Babbino, babbino, mi avete già perdonato, vero? La Quaresima è il tempo dell’esperienza del digiuno e del buio. Che bisogno c’è di proporla agli uomini, vien da domandare.

La prima delle 101 storie Zen – i buddisti non conoscono la quaresima, ma non importa – racconta di un professore che si presentò ad un monaco chiedendo che gli insegnasse lo zen.

Nan-in, il monaco, servì il tè, continuando a versarlo fino a quando il professore, vedendo traboccare il liquido dalla tazza, gli fece cenno di fermarsi: «È ricolma. Non ce n’entra più!»

«Come questa tazza,» disse Nan-in «tu sei ricolmo delle tue opinioni e congetture. Come posso spiegarti lo Zen, se prima non vuoti la tua tazza?».

Il professore, con le sue opinioni e le sue congetture, è la versione buddista del Tonno. I grandi maestri sanno da sempre che avere la tazza piena delle nostre disperate sicurezze può indurci – nel migliore dei casi – a ritenere un vantaggio finire sott’acqua invece che sott’olio.

Materiale mostrato —
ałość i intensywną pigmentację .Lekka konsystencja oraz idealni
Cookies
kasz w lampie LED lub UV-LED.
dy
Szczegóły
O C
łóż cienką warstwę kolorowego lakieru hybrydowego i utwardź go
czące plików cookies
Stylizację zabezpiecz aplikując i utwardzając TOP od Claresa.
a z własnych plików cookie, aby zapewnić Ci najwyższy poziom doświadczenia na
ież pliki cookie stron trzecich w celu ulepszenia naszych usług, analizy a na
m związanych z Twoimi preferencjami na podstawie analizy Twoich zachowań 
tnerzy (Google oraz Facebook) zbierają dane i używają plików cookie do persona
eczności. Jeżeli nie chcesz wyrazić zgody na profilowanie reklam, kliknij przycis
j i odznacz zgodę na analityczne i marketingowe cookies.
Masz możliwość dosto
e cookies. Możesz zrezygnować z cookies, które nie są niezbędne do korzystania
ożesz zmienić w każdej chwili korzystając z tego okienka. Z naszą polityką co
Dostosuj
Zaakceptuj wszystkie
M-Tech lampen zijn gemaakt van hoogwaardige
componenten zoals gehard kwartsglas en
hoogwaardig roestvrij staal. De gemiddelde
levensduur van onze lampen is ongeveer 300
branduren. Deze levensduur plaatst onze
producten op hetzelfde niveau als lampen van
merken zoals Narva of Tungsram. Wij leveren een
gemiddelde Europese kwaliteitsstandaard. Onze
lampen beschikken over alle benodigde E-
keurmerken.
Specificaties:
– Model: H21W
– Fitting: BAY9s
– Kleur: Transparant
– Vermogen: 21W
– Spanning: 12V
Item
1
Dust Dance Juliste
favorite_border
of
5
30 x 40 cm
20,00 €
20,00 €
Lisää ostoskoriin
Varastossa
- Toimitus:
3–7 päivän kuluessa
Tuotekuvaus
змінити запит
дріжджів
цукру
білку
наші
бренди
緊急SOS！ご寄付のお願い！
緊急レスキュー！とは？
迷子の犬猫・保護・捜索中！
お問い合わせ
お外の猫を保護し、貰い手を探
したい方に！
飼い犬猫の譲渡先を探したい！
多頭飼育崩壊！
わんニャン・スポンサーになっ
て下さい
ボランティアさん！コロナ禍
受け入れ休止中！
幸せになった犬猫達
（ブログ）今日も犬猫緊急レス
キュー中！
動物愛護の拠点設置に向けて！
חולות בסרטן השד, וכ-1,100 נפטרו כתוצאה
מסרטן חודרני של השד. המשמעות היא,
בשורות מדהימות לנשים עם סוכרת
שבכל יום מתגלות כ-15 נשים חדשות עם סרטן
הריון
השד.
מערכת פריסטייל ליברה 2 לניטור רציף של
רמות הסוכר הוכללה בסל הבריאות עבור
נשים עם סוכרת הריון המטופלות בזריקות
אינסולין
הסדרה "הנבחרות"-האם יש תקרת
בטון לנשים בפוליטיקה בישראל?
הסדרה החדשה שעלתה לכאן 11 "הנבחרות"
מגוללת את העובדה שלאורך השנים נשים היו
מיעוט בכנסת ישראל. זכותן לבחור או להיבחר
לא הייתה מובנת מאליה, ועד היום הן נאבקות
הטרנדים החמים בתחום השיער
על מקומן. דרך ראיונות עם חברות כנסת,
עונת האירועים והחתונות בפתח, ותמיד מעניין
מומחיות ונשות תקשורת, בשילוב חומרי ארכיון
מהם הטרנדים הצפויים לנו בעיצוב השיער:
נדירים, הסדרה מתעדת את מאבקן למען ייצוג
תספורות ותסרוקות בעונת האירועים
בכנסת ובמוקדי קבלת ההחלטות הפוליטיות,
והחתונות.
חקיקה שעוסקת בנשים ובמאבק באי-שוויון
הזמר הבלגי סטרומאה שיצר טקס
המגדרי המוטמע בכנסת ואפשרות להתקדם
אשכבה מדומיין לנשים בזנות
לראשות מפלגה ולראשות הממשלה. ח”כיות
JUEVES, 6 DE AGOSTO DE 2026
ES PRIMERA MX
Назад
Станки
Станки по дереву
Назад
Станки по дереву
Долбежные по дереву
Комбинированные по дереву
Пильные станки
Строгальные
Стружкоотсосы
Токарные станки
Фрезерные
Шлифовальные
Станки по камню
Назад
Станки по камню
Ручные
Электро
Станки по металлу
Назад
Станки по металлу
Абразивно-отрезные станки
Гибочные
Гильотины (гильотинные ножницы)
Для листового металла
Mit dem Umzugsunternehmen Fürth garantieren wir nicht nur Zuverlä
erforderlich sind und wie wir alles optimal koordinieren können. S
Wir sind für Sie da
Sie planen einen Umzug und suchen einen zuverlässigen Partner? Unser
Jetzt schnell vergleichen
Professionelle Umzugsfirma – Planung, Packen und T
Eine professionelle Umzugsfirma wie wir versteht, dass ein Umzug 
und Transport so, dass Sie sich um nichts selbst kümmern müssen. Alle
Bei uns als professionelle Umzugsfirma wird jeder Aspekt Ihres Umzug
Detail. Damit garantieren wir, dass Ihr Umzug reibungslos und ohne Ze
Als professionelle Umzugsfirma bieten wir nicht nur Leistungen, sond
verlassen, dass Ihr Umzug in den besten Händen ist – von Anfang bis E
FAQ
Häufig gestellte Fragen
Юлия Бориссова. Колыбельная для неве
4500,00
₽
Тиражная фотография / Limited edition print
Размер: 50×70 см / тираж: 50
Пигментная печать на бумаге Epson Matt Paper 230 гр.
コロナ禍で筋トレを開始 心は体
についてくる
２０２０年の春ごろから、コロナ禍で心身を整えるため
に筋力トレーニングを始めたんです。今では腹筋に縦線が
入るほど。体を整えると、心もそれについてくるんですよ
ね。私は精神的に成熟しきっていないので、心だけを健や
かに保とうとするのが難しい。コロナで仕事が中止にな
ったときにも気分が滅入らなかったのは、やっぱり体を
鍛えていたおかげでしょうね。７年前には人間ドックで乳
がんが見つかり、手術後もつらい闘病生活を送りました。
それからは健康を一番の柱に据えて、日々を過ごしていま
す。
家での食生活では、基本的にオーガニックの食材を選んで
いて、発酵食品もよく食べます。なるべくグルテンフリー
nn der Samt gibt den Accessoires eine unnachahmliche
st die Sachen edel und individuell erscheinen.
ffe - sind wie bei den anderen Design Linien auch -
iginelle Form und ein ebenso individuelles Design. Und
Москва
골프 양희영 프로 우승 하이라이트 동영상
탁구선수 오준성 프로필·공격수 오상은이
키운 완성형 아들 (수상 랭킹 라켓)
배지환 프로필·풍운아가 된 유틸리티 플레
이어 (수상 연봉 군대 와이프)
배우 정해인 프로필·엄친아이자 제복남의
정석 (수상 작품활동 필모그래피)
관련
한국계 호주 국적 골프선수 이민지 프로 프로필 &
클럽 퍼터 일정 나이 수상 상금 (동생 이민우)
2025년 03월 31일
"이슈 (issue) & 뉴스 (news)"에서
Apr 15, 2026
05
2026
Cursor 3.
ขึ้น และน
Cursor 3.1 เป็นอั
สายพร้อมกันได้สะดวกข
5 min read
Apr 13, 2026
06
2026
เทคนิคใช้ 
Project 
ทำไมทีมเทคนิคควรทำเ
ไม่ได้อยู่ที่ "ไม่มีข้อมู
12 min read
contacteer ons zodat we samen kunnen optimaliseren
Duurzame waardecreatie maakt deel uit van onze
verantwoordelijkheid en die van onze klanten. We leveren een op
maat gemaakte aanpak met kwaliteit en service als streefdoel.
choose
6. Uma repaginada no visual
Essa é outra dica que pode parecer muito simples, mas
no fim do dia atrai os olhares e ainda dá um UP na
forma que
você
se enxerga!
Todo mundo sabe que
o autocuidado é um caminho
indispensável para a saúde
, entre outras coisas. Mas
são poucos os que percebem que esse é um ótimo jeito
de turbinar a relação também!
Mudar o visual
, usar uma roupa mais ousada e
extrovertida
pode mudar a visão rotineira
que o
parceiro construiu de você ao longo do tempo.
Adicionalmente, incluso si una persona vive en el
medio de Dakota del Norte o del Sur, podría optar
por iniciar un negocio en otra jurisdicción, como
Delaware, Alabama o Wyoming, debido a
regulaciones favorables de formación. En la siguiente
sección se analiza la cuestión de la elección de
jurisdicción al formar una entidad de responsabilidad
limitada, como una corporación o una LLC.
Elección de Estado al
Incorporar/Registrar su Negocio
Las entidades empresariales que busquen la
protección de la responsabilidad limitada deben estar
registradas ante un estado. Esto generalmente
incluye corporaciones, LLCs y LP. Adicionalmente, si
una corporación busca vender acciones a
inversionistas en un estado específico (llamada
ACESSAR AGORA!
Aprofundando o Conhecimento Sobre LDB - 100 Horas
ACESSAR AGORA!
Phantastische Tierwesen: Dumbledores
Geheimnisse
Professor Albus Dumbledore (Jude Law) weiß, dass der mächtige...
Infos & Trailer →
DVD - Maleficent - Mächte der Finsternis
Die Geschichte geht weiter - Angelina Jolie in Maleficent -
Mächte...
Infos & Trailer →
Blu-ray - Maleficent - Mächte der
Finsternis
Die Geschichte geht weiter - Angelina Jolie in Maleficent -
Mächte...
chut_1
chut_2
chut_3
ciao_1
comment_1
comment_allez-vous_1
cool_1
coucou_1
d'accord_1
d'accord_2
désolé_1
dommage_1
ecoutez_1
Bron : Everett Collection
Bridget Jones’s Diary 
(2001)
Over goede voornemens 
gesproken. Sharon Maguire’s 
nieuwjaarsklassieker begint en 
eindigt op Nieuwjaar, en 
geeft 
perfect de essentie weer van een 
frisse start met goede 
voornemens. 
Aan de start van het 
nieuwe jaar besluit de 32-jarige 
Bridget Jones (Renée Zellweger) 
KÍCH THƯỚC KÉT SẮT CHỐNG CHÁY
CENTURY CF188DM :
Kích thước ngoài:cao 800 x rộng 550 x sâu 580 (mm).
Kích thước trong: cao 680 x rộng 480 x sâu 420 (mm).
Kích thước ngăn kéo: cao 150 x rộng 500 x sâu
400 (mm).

Parti dell'esercizio —
(1) Puoi riassumere il testo di studio in due frasi?
(2) Puoi proseguire il testo di studio oltre la sua ultima frase?
Le righe qui sopra non servono per svolgere l'esercizio.

Risposte all'esercizio —
(1) Il testo di studio si chiede che bisogno ci sia di proporre agli uomini la Quaresima, tempo del digiuno e del buio. Racconta poi la prima delle 101 storie Zen: il monaco Nan-in versa il tè finché la tazza trabocca e spiega a un professore che, ricolmo di opinioni e congetture, deve prima vuotare la sua tazza; quel professore è la versione buddista del Tonno, e i grandi maestri sanno che avere la tazza piena delle nostre disperate sicurezze può indurci a ritenere un vantaggio finire sott'acqua invece che sott'olio.

(2)
Meglio, dunque, rifare l’esperienza del vuoto che ci consentirà di gridare di nuovo, dal profondo del buio: «Aiuto! Aiuto! Oh povero me! Non c’è nessuno che venga a salvarmi?»

A questo appunto serve la Quaresima: a farci decidere di abbandonare il Tonno che c’è in noi per cercare una soluzione al buio. Per farci desiderare il lume là in fondo e gridare con tutto il nostro cuore, più di quanto non abbiamo mai fatto: «O Dio vieni a salvarmi. Signore vieni presto in mio aiuto».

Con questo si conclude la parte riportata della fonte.